26775. Did you ever hear of him inspecting the habitations of the poor, with respect to their sanitary condition?
—I have not; but he may have done it. I think he would get plenty of work to do in that way.

26776. Have there been any cases of fever?
—Not since I came here.

26777. Have you heard of previous cases of fever in the houses here?
—I have not, but I have never inquired about that. I suppose there has been fever,, but not in my time.

26778. Mr Fraser-Mackintosh.
—Do you know who are the members of the School Board of Eddrachillis?
—Mr Mackenzie, Established Church, minister of Eddrachillis; Mr M’Iver , the factor, chairman; Mr Louis M'lver; Rev. Mr Lundie; and the Free Church minister of Scourie.

26779. Is Mr Louis M'lver the son of the factor?
26780. Where does the Free Church minister live, who is a member?
—In Scourie.

26781. Is the Free Church of Eddrachillis divided into two branches—Kinlochbervie and Scourie?

26782. And there is an Established Church in each?

26783. The Rev. Mr Lundie is the Established Church clergyman who is in your part?

26784. Has he a large attendance?
—I don't know, I never was there ; but I don't think he has.

26785. Has the Established Church minister in Scourie a large congregation?
—I cannot say. I think the people belong to the Free Church generally.
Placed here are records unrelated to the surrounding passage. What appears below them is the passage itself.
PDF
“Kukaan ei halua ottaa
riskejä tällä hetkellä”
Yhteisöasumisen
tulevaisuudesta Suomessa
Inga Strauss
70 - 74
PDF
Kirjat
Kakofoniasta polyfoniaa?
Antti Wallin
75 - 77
26786. Considering that the bulk of the people belong to the Free Church, do you think they are properly represented in the School Board?
—I don't think so. Mr M'lver asked me to go on it, but I declined at the time, and gave my reasons to Mr M'lver. I had too much of it.

26787. The only representative of the Free Church on the Board is the minister of Scourie?

26788. Has Mr Louis M' Iver a farm of his own?

26789. Is he a ratepayer?

26790. Who is clerk to the School Board?
—Mr Chisholm.

26791. Are there not ministers from Scourie here to-day?
—Mr Lundie is here, but not Mr Mackenzie.